Thursday, January 19, 2012

The Dark Side of Grief

I'm at a loss for words, there's nothing to say
I sit in silence wondering what led me to this place
How did my heart become so lifeless and cold
Where did the passion go?

When all my efforts seem like chasing wind
I've used up all my strength and there's nothing left to give
I've lost the feeling and I'm numb to the core
I can't fake it anymore.

chorus:
Here I am at the end I'm in need of resurrection
Only You can take this empty shell and raise it from the dead
What I've lost to the world what seems far beyond redemption
You can take the pieces in Your hand and make me whole again, again

You speak and all creation falls to its knees
You raise Your hand and calm the waves of the raging sea
You have a way of turning winter to spring
Make something beautiful out of all this suffering

chorus 2:
Here I am once again I'm in need of resurrection
Only You can take this empty shell and raise it from the dead
What I've lost to the world what seems far beyond redemption
You can take the pieces in Your hand and make me whole again, again

You have a way of turning winter to spring
Make something beautiful out of all this suffering

chorus


The last couple days have been the hardest. It is very hard when you are around those who have different grieving styles than you. It's hard to understand what they are thinking and feeling. My husband grieves so differently from me. He is able to flip a switch and just shut it all off. I choose to submerge myself into grief's pit of hell. I live there until I am ready to start healing. With him, he refused to talk about what happened. lt took 8 years before he would talk about our oldest angels. We had a major breakthrough/breakdown last year. He let it all out. It was difficult. It was messy. It was faith challenging. It was also beautiful.

Everyone grieves differently. I have said it time and time again. I stand by that. Everyone should also be able to grieve the way they see fit. I stand by that. As a wife who is more outwardly emotional, it was hard to watch my husband do this. I felt like he was just trying to avoid our children. In my eyes he was trying to avoid Jeremiah's existence. I think that was killing me more than what I was going through.

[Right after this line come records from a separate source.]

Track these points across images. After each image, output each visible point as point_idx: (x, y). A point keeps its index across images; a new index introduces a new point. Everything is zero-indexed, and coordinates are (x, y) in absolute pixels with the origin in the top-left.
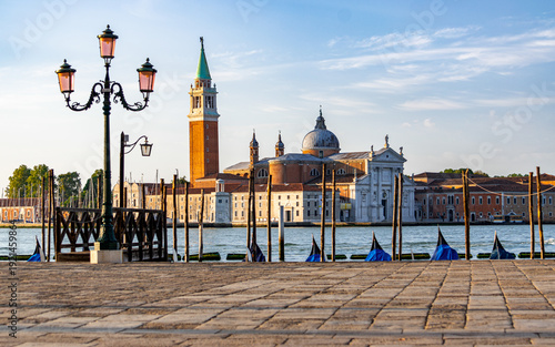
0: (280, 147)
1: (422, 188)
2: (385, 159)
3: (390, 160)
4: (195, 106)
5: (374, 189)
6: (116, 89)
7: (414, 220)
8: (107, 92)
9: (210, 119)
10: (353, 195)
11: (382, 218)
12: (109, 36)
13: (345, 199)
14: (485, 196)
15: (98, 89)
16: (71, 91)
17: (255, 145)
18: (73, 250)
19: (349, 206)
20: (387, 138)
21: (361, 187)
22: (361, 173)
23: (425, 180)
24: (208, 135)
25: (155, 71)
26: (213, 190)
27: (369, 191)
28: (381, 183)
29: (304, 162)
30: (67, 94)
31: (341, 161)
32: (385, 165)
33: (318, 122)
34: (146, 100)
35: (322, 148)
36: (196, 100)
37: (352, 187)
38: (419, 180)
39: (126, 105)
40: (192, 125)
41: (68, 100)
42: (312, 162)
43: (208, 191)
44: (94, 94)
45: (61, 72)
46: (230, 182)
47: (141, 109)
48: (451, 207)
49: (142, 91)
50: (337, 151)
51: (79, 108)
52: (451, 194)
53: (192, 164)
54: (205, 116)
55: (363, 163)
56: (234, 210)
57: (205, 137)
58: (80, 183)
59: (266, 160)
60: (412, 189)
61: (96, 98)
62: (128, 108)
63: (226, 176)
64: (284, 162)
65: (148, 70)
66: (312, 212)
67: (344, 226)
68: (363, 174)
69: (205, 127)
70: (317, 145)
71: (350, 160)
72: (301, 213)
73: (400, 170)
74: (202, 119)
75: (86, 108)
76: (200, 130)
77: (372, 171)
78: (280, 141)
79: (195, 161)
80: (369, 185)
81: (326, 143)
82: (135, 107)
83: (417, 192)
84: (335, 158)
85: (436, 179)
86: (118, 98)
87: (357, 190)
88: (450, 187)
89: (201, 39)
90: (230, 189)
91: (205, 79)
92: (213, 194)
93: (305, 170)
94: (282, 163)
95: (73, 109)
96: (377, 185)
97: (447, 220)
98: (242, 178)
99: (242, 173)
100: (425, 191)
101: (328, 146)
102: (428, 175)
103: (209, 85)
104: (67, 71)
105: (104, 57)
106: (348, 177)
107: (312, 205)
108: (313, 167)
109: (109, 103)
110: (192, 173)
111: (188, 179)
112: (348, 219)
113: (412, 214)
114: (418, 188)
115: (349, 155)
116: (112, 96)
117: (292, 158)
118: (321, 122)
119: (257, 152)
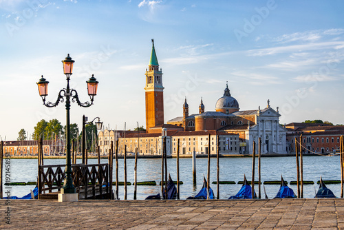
0: (202, 107)
1: (291, 132)
2: (267, 114)
3: (270, 115)
4: (149, 82)
5: (261, 133)
6: (74, 94)
7: (285, 153)
8: (68, 96)
9: (159, 90)
10: (247, 138)
11: (266, 151)
12: (69, 61)
13: (242, 140)
14: (330, 137)
15: (62, 94)
16: (46, 95)
17: (186, 106)
18: (50, 191)
19: (245, 144)
20: (268, 101)
21: (252, 133)
22: (252, 124)
23: (293, 127)
24: (157, 101)
25: (97, 82)
26: (160, 135)
27: (257, 135)
28: (265, 130)
29: (217, 117)
30: (43, 97)
31: (240, 116)
32: (267, 118)
33: (225, 91)
34: (92, 100)
35: (228, 108)
36: (149, 78)
37: (247, 132)
38: (289, 127)
39: (79, 104)
40: (147, 94)
41: (44, 100)
42: (221, 117)
43: (157, 135)
44: (60, 97)
45: (40, 83)
46: (171, 129)
47: (89, 106)
48: (309, 144)
49: (89, 95)
50: (237, 110)
51: (51, 105)
52: (309, 136)
53: (147, 118)
54: (155, 88)
55: (254, 117)
56: (173, 147)
57: (155, 102)
58: (78, 131)
59: (193, 116)
60: (285, 133)
61: (61, 99)
62: (81, 105)
63: (169, 126)
64: (204, 117)
65: (93, 81)
66: (222, 148)
67: (242, 157)
68: (254, 124)
69: (155, 95)
70: (225, 106)
71: (246, 116)
72: (215, 149)
73: (277, 121)
74: (153, 90)
75: (55, 106)
76: (152, 97)
77: (259, 122)
78: (202, 104)
79: (149, 116)
80: (258, 131)
81: (231, 105)
82: (86, 105)
83: (287, 135)
84: (236, 114)
85: (300, 127)
86: (75, 99)
87: (250, 134)
88: (309, 131)
89: (153, 40)
90: (171, 134)
91: (155, 65)
92: (160, 137)
93: (217, 121)
94: (203, 117)
95: (47, 106)
96: (263, 131)
97: (306, 153)
98: (178, 127)
99: (178, 124)
100: (293, 135)
101: (232, 106)
102: (295, 124)
103: (158, 69)
104: (43, 82)
105: (66, 74)
106: (244, 126)
107: (222, 144)
108: (222, 120)
109: (70, 102)
110: (147, 124)
111: (145, 128)
112: (244, 152)
113: (285, 149)
114: (288, 133)
115: (245, 112)
116: (71, 98)
117: (209, 114)
118: (227, 92)
119: (187, 111)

The past couple days have led me down to a very dark place. I have said and thought things about my husband that were completely awful. I am not a perfect wife and will never claim to be. I have said unkind things to my husband before...the darkest part of this was this time I actually meant what I was saying. Tuesday I had suggestions that I go to the gym to get out of the house. Everyone thought the time away would help me feel better. It sounded like a good idea until I got there and got on the treadmill. The longer I walked and had time with my feelings the madder I got with those around me.

I found the above song yesterday. I love the ballad version of this song. It's slow and seems to come from the heart of one who has experienced a great grief. It completely describes how I feel today. "I'm at a loss for words there's nothing to say." The chorus to this song has been my prayer lately. Only God can fill the emptiness I feel. God will make something beautiful out of my suffering. God will heal the hurt and anger I feel inside.

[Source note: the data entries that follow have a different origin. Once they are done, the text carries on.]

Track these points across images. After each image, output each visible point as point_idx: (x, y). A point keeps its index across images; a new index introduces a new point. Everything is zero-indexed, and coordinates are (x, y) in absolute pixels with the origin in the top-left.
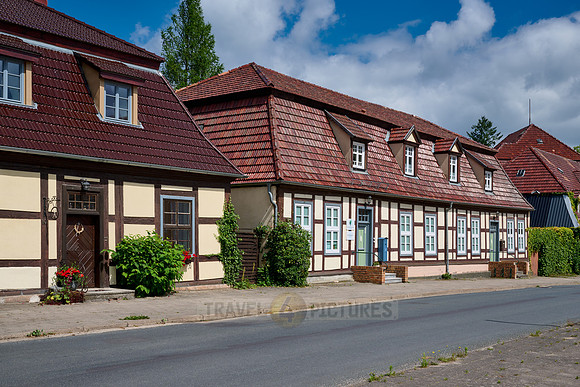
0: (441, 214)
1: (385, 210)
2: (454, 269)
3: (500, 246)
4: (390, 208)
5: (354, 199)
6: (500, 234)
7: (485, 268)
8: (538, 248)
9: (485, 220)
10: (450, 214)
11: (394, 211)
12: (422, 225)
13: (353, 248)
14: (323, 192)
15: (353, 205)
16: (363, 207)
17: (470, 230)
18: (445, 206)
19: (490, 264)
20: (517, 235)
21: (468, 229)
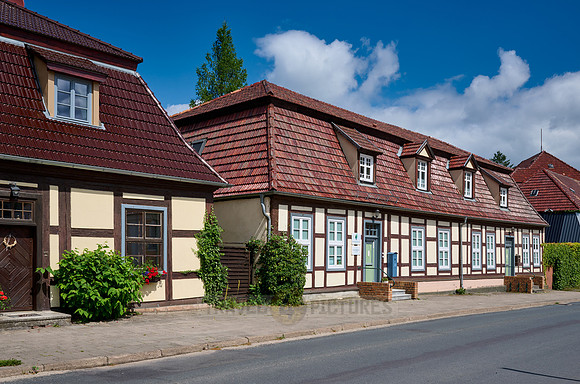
0: (455, 229)
1: (394, 225)
2: (468, 284)
3: (516, 261)
4: (400, 222)
5: (360, 213)
6: (516, 249)
7: (500, 282)
8: (553, 263)
9: (500, 235)
10: (464, 229)
11: (405, 226)
12: (436, 239)
13: (359, 264)
14: (325, 205)
15: (360, 219)
16: (371, 221)
17: (485, 245)
18: (460, 221)
19: (506, 278)
20: (532, 250)
21: (483, 244)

I will take responsibility for how I feel. Some people are just cold and heartless, thiough. I have discovered that once again through this process. I have to get to the place where I can let go. I'm not there yet. I will get there, but I haven't made it there yet. "I know I should be walking on the water, showing no fear and moving in faith but I can barely keep my head above the waves that threaten me with death."

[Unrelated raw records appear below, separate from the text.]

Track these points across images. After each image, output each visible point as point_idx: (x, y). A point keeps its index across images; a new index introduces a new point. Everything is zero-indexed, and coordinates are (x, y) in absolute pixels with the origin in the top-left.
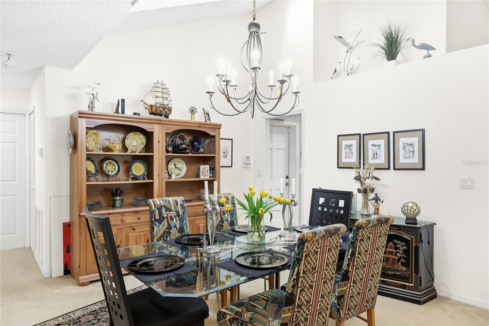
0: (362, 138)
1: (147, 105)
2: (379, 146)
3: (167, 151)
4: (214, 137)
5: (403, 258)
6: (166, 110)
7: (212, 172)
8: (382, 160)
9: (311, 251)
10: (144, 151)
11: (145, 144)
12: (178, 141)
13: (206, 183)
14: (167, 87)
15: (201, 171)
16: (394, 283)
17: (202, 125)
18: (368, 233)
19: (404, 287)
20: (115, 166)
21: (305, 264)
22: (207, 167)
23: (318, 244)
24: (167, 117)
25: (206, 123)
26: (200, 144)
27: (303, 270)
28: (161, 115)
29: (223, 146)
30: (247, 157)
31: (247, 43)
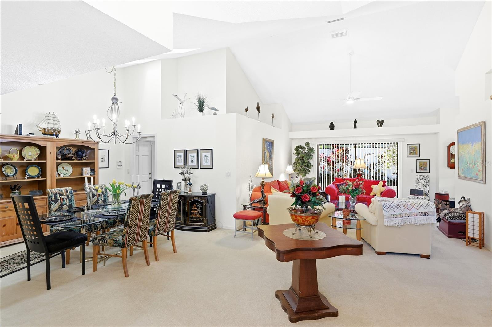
0: (186, 151)
1: (41, 128)
2: (194, 156)
3: (57, 159)
4: (94, 149)
5: (200, 212)
6: (56, 132)
7: (92, 172)
8: (195, 164)
9: (135, 204)
10: (38, 159)
11: (38, 154)
12: (65, 152)
13: (86, 179)
14: (57, 116)
15: (84, 171)
16: (195, 224)
17: (84, 142)
18: (166, 197)
19: (200, 225)
20: (12, 169)
21: (132, 209)
22: (89, 169)
23: (139, 201)
24: (57, 136)
25: (88, 141)
26: (83, 153)
27: (132, 212)
28: (53, 135)
29: (100, 155)
30: (120, 162)
31: (110, 108)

Today seems like a better day. John gave me a precious gift this morning that I will cherish for all of my days. Grief is a process. Most people think you go through each stage and are done with it. I'm here to tell you that you cycle through the stages only to do it all again. Some days will be filled with nothing but tears....others with nothing but anger...some with only bittersweet happiness. Then there are those days where you will go through the entire grief process at least once all in one day. There is no set way to do this. You just take each moment as it comes because a whole day is too much to think about right now.